My first approach was:

我的第一个方法是:

public int longToInt(long theLongOne) {
  return Long.valueOf(theLongOne).intValue();
}

But that merely just casts the long to an int, potentially creating new Long instances or retrieving them from the Long pool.

但这仅仅是将long类型转换为int类型，可能会创建新的长实例，或者从长池中检索它们。

The drawbacks

的缺点

1. Long.valueOf creates a new Long instance if the number is not within Long's pool range [-128, 127].

   长。valueOf创建一个新的长实例，如果数字不在Long的池范围内[-128,127]。

2. The intValue implementation does nothing more than:

   intValue实现所做的仅仅是:

   return (int)value;
   

So this can be considered even worse than just casting the long to int.

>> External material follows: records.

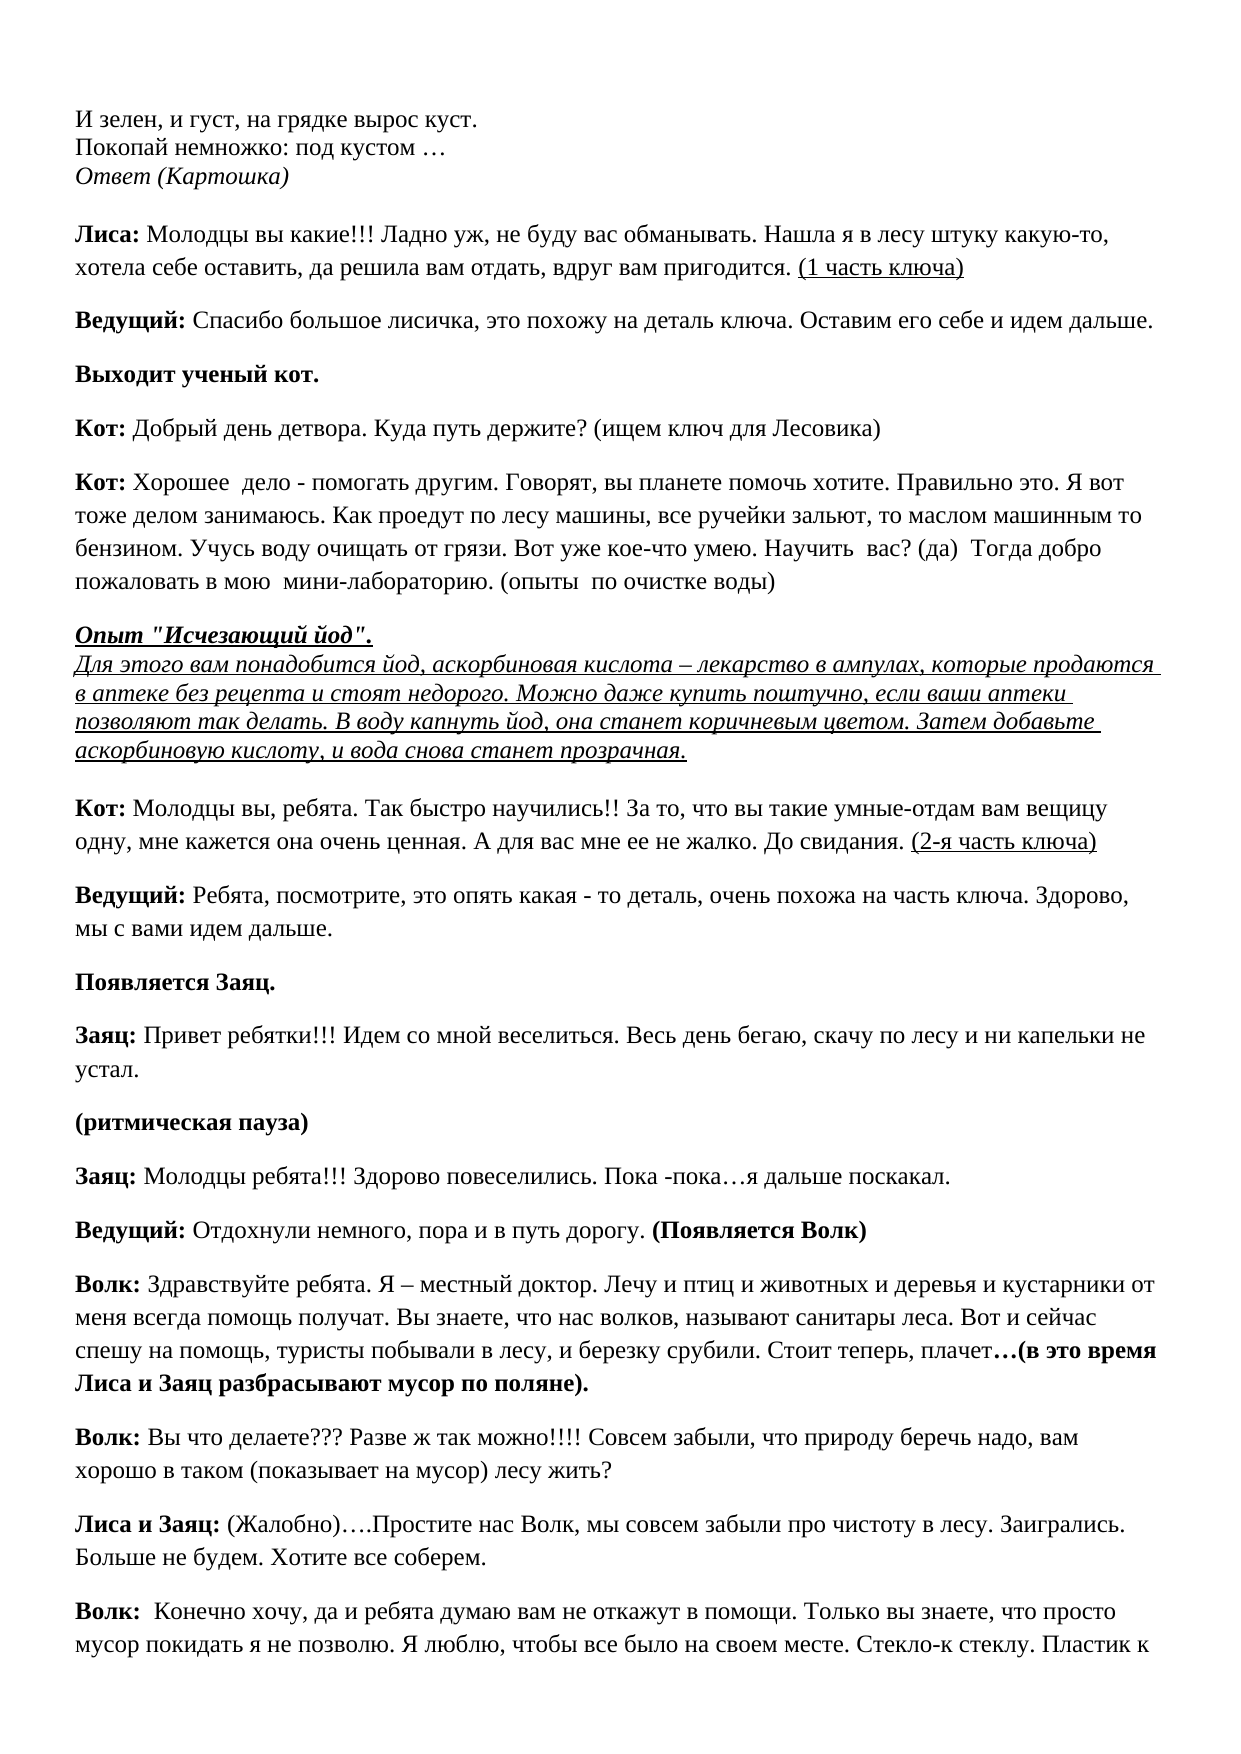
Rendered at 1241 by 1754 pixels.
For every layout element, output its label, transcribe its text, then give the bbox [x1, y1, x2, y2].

text Волк: Здравствуйте ребята. Я – местный доктор. Лечу и птиц и животных и деревья и кустарники от меня всегда помощь получат. Вы знаете, что нас волков, называют санитары леса. Вот и сейчас спешу на помощь, туристы побывали в лесу, и березку срубили. Стоит теперь, плачет…(в это время Лиса и Заяц разбрасывают мусор по поляне). [75, 1269, 1165, 1397]
text Лиса: Молодцы вы какие!!! Ладно уж, не буду вас обманывать. Нашла я в лесу штуку какую-то, хотела себе оставить, да решила вам отдать, вдруг вам пригодится. (1 часть ключа) [75, 219, 1165, 281]
text Покопай немножко: под кустом … [75, 132, 1165, 161]
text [75, 1596, 1165, 1657]
text Лиса и Заяц: (Жалобно)….Простите нас Волк, мы совсем забыли про чистоту в лесу. Заигрались. Больше не будем. Хотите все соберем. [75, 1509, 1165, 1571]
text Ведущий: Отдохнули немного, пора и в путь дорогу. (Появляется Волк) [75, 1215, 1165, 1244]
text Кот: Молодцы вы, ребята. Так быстро научились!! За то, что вы такие умные-отдам вам вещицу одну, мне кажется она очень ценная. А для вас мне ее не жалко. До свидания. (2-я часть ключа) [75, 793, 1165, 855]
text Кот: Хорошее дело - помогать другим. Говорят, вы планете помочь хотите. Правильно это. Я вот тоже делом занимаюсь. Как проедут по лесу машины, все ручейки зальют, то маслом машинным то бензином. Учусь воду очищать от грязи. Вот уже кое-что умею. Научить вас? (да) Тогда добро пожаловать в мою мини-лабораторию. (опыты по очистке воды) [75, 467, 1165, 595]
text Кот: Добрый день детвора. Куда путь держите? (ищем ключ для Лесовика) [75, 413, 1165, 442]
text И зелен, и густ, на грядке вырос куст. [75, 104, 1165, 132]
text Заяц: Привет ребятки!!! Идем со мной веселиться. Весь день бегаю, скачу по лесу и ни капельки не устал. [75, 1021, 1165, 1082]
text (ритмическая пауза) [75, 1107, 1165, 1136]
text Опыт "Исчезающий йод". Для этого вам понадобится йод, аскорбиновая кислота – лекарство в ампулах, которые продаются в аптеке без рецепта и стоят недорого. Можно даже купить поштучно, если ваши аптеки позволяют так делать. В воду капнуть йод, она станет коричневым цветом. Затем добавьте аскорбиновую кислоту, и вода снова станет прозрачная. [75, 620, 1165, 764]
text Заяц: Молодцы ребята!!! Здорово повеселились. Пока -пока…я дальше поскакал. [75, 1161, 1165, 1190]
text Ведущий: Ребята, посмотрите, это опять какая - то деталь, очень похожа на часть ключа. Здорово, мы с вами идем дальше. [75, 880, 1165, 942]
text Появляется Заяц. [75, 967, 1165, 996]
text Ответ (Картошка) [75, 161, 1165, 190]
text Ведущий: Спасибо большое лисичка, это похожу на деталь ключа. Оставим его себе и идем дальше. [75, 306, 1165, 334]
text Выходит ученый кот. [75, 359, 1165, 388]
text Волк: Вы что делаете??? Разве ж так можно!!!! Совсем забыли, что природу беречь надо, вам хорошо в таком (показывает на мусор) лесу жить? [75, 1422, 1165, 1484]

因此，这可以被认为比仅仅把长时间转换为int更糟糕。

7  

I claim that the obvious way to see whether casting a value changed the value would be to cast and check the result. I would, however, remove the unnecessary cast when comparing. I'm also not too keen on one letter variable names (exception x and y, but not when they mean row and column (sometimes respectively)).

我认为，判断一个值是否改变了值的最明显的方法是转换并检查结果。然而，在比较时，我将删除不必要的转换。我也不太喜欢一个字母的变量名(例外x和y，但不是指行和列(有时分别是))。

public static int intValue(long value) {
    int valueInt = (int)value;
    if (valueInt != value) {
        throw new IllegalArgumentException(
            "The long value "+value+" is not within range of the int type"
        );
    }
    return valueInt;
}

However, really I would want to avoid this conversion if at all possible. Obviously sometimes it's not possible, but in those cases IllegalArgumentException is almost certainly the wrong exception to be throwing as far as client code is concerned.

但是，如果可能的话，我真的希望避免这种转换。显然，有时候是不可能的，但是在那些情况下，IllegalArgumentException几乎肯定是错误的，因为客户端代码是错误的。

2  

Java integer types are represented as signed. With an input between 2³¹ and 2³² (or -2³¹ and -2³²) the cast would succeed but your test would fail.

Java整数类型表示为已签名。在231和232(或-231和-232)之间输入，cast将成功，但是您的测试将失败。

What to check for is whether all of the high bits of the long are all the same:

要检查的是所有的高比特是否都是一样的:

public static final long LONG_HIGH_BITS = 0xFFFFFFFF80000000L;
public static int safeLongToInt(long l) {
    if ((l & LONG_HIGH_BITS) == 0 || (l & LONG_HIGH_BITS) == LONG_HIGH_BITS) {
        return (int) l;
    } else {
        throw new IllegalArgumentException("...");
    }
}

0  

(int) (longType + 0)

but Long can not exceed the maximum :)

但长不能超过最大:)

-5  

One other solution can be:

另一个解决办法是:

public int longToInt(Long longVariable)
{
    try { 
            return Integer.valueOf(longVariable.toString()); 
        } catch(IllegalArgumentException e) { 
               Log.e(e.printstackstrace()); 
        }
}

I have tried this for cases where the client is doing a POST and the server DB understands only Integers while the client has a Long.

我已经尝试过这种情况，因为客户端正在做一个POST，而服务器DB只理解整数，而客户端有很长时间。